Enrique del Risco: 'El túnel al final de la luz'
Por César Pérez
Diario de Cuba
2 de julio de 2025

Enrique del Risco en la presentación de 'Nuestra hambre en La Habana' en Miami.
Guena Rod



Más de 60 voces se juntan en un libro coordinado por Del Risco para recuperar ese breve periodo de efervescencia sociocultural en Cuba, entre el inicio de la perestroika en la URSS y el comienzo del Periodo Especial.

Tuve la inmensa suerte de conocer a Enrique del Risco (La Habana, 1967) en el primer día de mi primera visita a Nueva York, hace poco más de 20 años. Nos encontramos en un pasillo de New York University (NYU) mientras él iba apurado de una clase a otra, y allí mismo me invitó a su casa al día siguiente. Todavía no sabía que es el mejor anfitrión, el mejor cocinero, el mejor guía de la Gran Manzana, uno de nuestros mejores escritores vivos o muertos, uno de nuestros mejores comentaristas políticos, activista incansable, historiador riguroso, melómano entusiasta que crea grupos de WhatsApp con sus amigos para compartir joyas y rarezas sonoras, centro de una comunidad de cubanos y artistas del otro lado del Hudson (en West New York, no muy lejos de donde vivió Celia Cruz y donde vive Paquito D'Rivera) que por su insistencia está a punto de inaugurar su propio centro cultural.

La lista podría seguir, porque siempre he sospechado que los días de Enrique tienen mucho más de 24 horas, pero lo importante es el hilo conductor de todas esas facetas suyas: la generosidad, cualidad más bien rara en los intelectuales. Enrique del Risco dedica casi tanto tiempo a promover a los demás como a su propia obra, en presentaciones, reseñas, ediciones, artículos o simples comentarios de Facebook. Y últimamente le ha dado por dedicarse a la ingrata, pero necesaria tarea de crear antologías que congreguen voces múltiples sobre temas poco explorados de la historia cubana reciente.

El compañero que me atiende (Hypermedia, 2017) reunía textos de 57 autores sobre la omnipresencia del MININT, la vigilancia, la chivatería y el miedo en la vida cultural postrevolucionaria, y ahora El túnel al final de la luz: Los años cubanos de la perestroika (Hypermedia, 2025) junta a más de 60 voces para recuperar ese breve periodo de efervescencia sociocultural que ocurrió entre el inicio de la perestroika en la Unión Soviética, alrededor de 1986, y el catastrófico comienzo del (mal) llamado Periodo Especial. Las preguntas que siguen son para mí parte de una conversación continua que se inició en los pasillos de NYU hace más de dos décadas.

* [DATOS PROPORCIONADOS]
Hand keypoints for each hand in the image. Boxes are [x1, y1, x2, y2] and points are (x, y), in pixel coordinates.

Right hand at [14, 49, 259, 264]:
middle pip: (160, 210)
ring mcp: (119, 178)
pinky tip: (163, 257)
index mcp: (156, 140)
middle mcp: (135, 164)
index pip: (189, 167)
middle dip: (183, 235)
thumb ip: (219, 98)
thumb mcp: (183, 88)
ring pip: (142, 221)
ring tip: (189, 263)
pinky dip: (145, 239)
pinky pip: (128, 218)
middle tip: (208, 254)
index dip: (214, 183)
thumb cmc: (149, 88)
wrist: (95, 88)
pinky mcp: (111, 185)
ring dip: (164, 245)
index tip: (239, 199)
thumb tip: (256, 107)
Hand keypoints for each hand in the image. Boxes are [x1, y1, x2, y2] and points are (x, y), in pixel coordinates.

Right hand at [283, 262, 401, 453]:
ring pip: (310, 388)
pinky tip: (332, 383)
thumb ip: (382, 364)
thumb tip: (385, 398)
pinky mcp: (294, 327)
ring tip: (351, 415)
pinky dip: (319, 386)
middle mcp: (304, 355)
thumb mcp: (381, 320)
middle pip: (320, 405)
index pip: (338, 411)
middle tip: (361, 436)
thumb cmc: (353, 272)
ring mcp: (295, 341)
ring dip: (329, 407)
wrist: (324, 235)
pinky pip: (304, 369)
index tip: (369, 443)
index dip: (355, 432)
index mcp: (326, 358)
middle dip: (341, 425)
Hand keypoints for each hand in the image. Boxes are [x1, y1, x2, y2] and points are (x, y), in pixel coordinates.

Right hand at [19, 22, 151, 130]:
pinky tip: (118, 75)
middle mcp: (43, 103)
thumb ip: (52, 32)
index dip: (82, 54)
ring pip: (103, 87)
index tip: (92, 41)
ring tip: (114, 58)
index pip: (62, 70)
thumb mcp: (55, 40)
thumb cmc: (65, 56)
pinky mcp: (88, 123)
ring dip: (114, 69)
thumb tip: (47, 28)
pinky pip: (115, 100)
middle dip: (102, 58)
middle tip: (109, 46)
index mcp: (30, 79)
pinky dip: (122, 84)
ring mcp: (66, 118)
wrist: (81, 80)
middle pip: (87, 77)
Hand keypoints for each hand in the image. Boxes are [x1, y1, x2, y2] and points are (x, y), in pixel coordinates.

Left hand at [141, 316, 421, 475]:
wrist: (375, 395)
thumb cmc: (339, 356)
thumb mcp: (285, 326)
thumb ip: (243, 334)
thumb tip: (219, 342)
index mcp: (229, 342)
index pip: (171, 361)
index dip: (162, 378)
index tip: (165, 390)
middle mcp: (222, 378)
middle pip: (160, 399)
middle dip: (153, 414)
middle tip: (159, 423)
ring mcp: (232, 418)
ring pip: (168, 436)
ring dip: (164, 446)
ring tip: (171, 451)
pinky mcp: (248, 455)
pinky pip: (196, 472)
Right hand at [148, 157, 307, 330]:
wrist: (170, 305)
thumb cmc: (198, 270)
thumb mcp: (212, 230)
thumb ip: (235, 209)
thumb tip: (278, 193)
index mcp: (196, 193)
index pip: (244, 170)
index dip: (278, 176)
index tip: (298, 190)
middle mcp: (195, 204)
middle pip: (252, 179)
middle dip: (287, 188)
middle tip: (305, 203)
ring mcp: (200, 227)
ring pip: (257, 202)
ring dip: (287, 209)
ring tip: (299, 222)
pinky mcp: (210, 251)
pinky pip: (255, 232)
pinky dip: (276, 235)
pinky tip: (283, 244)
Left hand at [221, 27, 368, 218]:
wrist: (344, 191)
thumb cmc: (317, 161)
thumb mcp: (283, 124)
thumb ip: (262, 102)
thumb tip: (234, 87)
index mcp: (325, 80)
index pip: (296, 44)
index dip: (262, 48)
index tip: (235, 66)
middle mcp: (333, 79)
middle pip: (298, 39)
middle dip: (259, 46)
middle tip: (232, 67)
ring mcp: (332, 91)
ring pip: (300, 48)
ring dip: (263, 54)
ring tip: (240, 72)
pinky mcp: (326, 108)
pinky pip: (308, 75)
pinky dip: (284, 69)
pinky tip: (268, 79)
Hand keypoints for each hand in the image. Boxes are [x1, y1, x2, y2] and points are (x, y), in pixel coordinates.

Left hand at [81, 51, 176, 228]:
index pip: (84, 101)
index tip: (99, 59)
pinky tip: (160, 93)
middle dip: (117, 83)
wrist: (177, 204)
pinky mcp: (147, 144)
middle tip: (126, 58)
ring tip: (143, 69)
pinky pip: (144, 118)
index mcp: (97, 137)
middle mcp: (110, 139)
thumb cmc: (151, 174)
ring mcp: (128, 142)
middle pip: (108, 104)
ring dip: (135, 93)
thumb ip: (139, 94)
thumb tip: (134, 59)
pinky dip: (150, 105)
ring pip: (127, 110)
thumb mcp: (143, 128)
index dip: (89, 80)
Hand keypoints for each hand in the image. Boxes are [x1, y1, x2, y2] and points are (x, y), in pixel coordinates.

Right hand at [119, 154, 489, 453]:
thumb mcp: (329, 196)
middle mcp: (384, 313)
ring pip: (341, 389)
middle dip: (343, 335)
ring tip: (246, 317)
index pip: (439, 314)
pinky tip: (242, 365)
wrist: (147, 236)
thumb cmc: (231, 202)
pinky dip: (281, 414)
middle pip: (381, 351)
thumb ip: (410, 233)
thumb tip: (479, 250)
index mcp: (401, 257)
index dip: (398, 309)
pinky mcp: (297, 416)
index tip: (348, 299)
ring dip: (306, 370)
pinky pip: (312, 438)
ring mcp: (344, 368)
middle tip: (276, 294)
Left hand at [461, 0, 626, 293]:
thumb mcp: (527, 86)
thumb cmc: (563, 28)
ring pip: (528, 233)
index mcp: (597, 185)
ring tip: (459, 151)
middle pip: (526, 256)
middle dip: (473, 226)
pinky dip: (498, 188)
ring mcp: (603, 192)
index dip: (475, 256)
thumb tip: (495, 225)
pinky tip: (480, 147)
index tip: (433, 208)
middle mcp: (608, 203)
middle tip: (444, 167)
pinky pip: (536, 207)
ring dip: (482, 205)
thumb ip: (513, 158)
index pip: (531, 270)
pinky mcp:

* [PREGUNTAS DE ESTUDIO]
A - Enumera todos los títulos de libros que aparecen en el texto sobre Enrique del Risco, sin repetir ninguno.
B - Prosigue el texto sobre Enrique del Risco a partir de su última oración.

* [RESPUESTAS POR APARTADO]
A -
- Nuestra hambre en La Habana
- El compañero que me atiende
- El túnel al final de la luz: Los años cubanos de la perestroika

B -
Es tu segundo libro/antología monográfica de textos sobre un tema histórico/político. Es un trabajo enorme, desde contactar a los autores, coordinar con los editores, editar y corregir los textos, ordenarlos, discutir correcciones y cambios, escribir el extenso y documentado prólogo. Un trabajo enorme y, en muchos casos, ingrato. ¿Tú no escarmientas? O más en serio, ¿qué te hizo embarcarte otra vez en semejante aventura?

Alguien que me conoce como tú sabrá lo refractario que soy al aprendizaje. Al final yo soy, como mi mujer no se cansa de decir, un pionerito. No repito "Seremos como el Che" pero creo, con fervor infantil, en el poder de la memoria. El olvido es una de las herramientas favoritas del totalitarismo, y más que el olvido, el borrado de la memoria. ¿Cómo si no, la mayor revuelta cultural ocurrida bajo el castrismo apenas se recuerda y si acaso, de manera parcial y segmentada? De ahí que uno vea a las nuevas generaciones repitiendo los mismos errores que cometimos nosotros, como si nada hubiera pasado antes que ellos. Como si no fuéramos capaces de acumular experiencia.

El túnel al final de la luz es un libro que puede serle útil a nuestra generación en la medida en que nos hace conscientes del significado de aquella experiencia. Este libro se hizo para eso: para que una parte importante de los protagonistas y testigos de aquellos años diéramos testimonio de lo que vivimos, para asumir esa experiencia —aprender de ella, quiero decir— y para que la compartamos con las nuevas generaciones. También queríamos hacer una contribución inicial a la recuperación de un momento clave en el proceso de resistencia al totalitarismo del que no se habla. Porque, aunque no nos atreviéramos a hablar en esos términos, sí sentíamos la urgencia de democratizar el sistema.

El túnel al final de la luz es, por otra parte, un libro mucho más complicado que El compañero que me atiende. Mientras en El compañero… lo hicimos entre escritores, especialistas en la palabra escrita, en El túnel… tenía que contar con testimonios de mucha gente que usualmente no se dedica a escribir y que debió hacer un esfuerzo tremendo para articular su experiencia personal. En ese sentido se puede decir que, una vez que les propuse el proyecto de El compañero… a los autores que convoqué, el libro se escribió prácticamente solo. Con El túnel…, en cambio, fue mucho más laborioso el proceso de hacerle entender a los colaboradores qué quería y qué no quería con el libro. El esfuerzo que hicieron fue formidable, esfuerzo que les agradeceré eternamente y los resultados en la mayoría de los casos son notables.

Tu libro Nuestra hambre en La Habana (Plataforma Editorial, 2022) es una crónica personal de los primeros años del "Periodo Especial", el túnel que llegó después de la lucecita de fines de los 80, y del que no hemos salido todavía. Fueron años tan brutales que casi borraron de la memoria colectiva los pequeños fermentos de esperanza democrática que exploras aquí. ¿Es esa la principal razón de que te lanzaras en este proyecto, o hubo otras de más peso?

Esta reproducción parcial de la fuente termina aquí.